USD Swaps: Flatter curve stabilizing in bearish start to week
Flatter curve stabilizing in bearish start to week
Friday’s stronger-than-expected PCE (data that the Fed rates highly as a key inflation warning sign) was immediately identified by traders and strategists as a potential source of USD fixed income curve flattening. And so it has come to pass.
As market participants scramble to review their FOMC rate hike forecasts, so the front-end of the curve is similarly adjusting. The 2y benchmark UST yield has now sold off 16bps from Friday morning to 4.835%, while 10y is +9bps at 3.965% and 30y is +8.5bps at 3.955%. So far today the 2y, 10y and 30y yields are up by 2bps, 3bps and 3.75bps respectively, illustrating that the sharpest shock waves from the front end following PCE are still rippling down the slower-to-react longer reaches of the curve.
This front-end-driven repricing illustrates that a sceptical market was forced to crack following that PCE number, and accept that for all of January’s dovish Fed messaging, expected rate peaks have to be revised higher.
That said, after its vigorous re-pricing on Friday USTs are being outstripped in their bearishness by Bunds (+4bps in 10y) and gilts (5bps). In the case of the former hawkish ECB comment are pushing the anticipated rate ceiling upwards in Europe as it is in the UK, while in gilts the soggy start has been aided by big picture concerns related to gilt supply and government finances.
So a bearish start to the week across the board but with March looming and the first anniversary of the inflation-fuelling Ukraine invasion just past, who knows whether this new hawkish trend will still hold sway once April starts skipping into view.
At the time of writing the 2y ASW is +0.25bpas at 10bps, 5y is -0.125bps at -19.125bps, 10y is unchanged at -27bps and 30y is -0.125bps at -67.75bps.
NatWest: 50bps Fed hike in March; 5.75% peak
A combination of recent bullish economic data (payrolls, retail sales, CPI, PCE) and hawkish messaging from some wings of the FOMC are combining to take an increasing toll on dovish market sentiment, something that is increasingly seeping through to rate strategists as well as trading desks.

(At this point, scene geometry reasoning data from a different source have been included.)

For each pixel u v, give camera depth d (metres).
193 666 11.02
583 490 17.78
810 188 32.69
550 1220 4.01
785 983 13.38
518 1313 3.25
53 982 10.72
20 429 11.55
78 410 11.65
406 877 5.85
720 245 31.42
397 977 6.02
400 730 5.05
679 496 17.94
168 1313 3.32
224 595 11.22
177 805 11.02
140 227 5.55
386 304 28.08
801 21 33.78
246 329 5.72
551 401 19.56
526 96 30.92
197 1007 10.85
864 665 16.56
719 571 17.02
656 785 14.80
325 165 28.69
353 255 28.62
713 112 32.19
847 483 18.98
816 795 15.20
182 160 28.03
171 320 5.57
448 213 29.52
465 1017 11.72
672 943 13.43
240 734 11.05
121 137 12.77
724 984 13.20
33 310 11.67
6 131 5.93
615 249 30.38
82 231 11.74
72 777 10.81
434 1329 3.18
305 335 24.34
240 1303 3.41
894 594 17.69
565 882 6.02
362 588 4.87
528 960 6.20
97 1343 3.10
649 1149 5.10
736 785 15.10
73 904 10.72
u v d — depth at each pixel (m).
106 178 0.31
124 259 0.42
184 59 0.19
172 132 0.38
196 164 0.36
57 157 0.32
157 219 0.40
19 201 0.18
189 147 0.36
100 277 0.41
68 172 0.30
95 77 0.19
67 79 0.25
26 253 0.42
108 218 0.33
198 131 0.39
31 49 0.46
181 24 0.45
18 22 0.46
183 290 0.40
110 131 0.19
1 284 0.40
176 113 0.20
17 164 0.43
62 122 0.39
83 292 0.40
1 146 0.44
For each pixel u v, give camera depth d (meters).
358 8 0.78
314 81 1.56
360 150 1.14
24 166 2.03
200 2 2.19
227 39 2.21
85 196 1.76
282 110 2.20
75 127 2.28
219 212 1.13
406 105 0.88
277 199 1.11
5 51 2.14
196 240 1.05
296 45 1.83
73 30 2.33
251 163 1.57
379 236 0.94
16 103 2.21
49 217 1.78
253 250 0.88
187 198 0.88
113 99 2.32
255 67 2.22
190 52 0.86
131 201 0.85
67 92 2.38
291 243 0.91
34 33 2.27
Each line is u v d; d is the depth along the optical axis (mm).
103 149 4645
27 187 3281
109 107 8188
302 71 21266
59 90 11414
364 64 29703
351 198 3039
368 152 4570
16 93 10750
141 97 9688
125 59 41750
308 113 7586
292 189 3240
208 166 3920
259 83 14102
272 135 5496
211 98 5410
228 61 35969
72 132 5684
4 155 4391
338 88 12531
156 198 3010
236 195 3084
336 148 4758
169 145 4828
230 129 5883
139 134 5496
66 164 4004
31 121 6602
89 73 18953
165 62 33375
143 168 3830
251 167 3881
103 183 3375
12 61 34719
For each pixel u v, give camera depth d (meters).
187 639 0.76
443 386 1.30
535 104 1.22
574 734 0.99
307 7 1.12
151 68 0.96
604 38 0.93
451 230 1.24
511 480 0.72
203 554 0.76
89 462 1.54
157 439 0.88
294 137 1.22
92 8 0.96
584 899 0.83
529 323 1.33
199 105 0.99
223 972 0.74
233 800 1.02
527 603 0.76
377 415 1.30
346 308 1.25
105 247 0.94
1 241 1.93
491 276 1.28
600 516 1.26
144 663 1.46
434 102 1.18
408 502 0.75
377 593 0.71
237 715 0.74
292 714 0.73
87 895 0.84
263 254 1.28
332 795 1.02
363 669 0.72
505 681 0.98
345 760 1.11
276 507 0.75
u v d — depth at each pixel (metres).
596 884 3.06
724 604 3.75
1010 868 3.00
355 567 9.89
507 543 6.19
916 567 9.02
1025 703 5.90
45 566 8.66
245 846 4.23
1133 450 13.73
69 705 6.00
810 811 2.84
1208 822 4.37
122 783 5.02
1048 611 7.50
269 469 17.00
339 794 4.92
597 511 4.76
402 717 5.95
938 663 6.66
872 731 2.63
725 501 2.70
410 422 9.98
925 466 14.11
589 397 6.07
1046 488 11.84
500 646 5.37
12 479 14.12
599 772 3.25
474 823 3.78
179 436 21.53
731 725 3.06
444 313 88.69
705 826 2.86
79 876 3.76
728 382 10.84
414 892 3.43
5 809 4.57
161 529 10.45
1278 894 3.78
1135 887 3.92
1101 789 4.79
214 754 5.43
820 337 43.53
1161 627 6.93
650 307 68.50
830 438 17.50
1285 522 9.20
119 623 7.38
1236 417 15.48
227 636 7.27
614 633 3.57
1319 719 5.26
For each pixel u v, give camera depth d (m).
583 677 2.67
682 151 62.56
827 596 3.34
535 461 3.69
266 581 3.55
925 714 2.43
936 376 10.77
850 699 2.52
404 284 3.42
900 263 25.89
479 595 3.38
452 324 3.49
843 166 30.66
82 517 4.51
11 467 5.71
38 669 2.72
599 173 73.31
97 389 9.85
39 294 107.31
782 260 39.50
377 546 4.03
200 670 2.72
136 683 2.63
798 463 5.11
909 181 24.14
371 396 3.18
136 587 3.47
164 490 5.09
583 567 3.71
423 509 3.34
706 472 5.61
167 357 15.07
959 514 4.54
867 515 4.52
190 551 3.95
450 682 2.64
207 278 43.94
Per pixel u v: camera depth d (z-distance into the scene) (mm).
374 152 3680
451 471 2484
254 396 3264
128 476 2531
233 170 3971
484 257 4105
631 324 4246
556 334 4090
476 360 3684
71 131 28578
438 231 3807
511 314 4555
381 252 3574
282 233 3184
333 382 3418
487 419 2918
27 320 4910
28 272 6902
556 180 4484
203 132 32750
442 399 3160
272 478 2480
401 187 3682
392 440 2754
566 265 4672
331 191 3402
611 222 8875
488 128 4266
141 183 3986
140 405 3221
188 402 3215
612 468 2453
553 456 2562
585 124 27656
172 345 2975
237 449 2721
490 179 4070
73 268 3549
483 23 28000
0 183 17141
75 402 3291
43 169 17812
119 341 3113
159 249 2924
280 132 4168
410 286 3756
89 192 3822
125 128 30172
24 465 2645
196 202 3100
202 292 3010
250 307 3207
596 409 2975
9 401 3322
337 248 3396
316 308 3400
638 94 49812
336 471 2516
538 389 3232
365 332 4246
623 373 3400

Today NatWest revised its rate forecast to reflect the recent resilience of US economic data, focusing on two standout numbers from last week. It said that “Core PCE price deflator rounded up to 0.6% (0.571% unrounded) in January. Powell’s "core services ex shelter" also up by 0.6% — the biggest monthly gain since June. We now expect a +50bp rate hike in March, +25bps in May and +25bps in June. Terminal rate now 5.75%—up from our earlier 5.25% estimate.”
Looking to this week’s highlights, among “a slew of mostly second-tier data, the ISM surveys are the main reports... The factory sector is expected to show the manufacturing activity remained in contractionary territory in February, while the services sector gauge is expected to come off a bit relative to January’s level but still signal expansion. Auto sales should give us an important early look at consumption in February.”
And looking at what it expects from the UST market it says “we continue to view the backup in US Treasury yields as a long-term buying opportunity, particularly in the front end, despite the strength of January data. In addition, this week we look at the recent widening in front end swap spreads and caution against fading that prematurely, while 20yr spreads look fair.”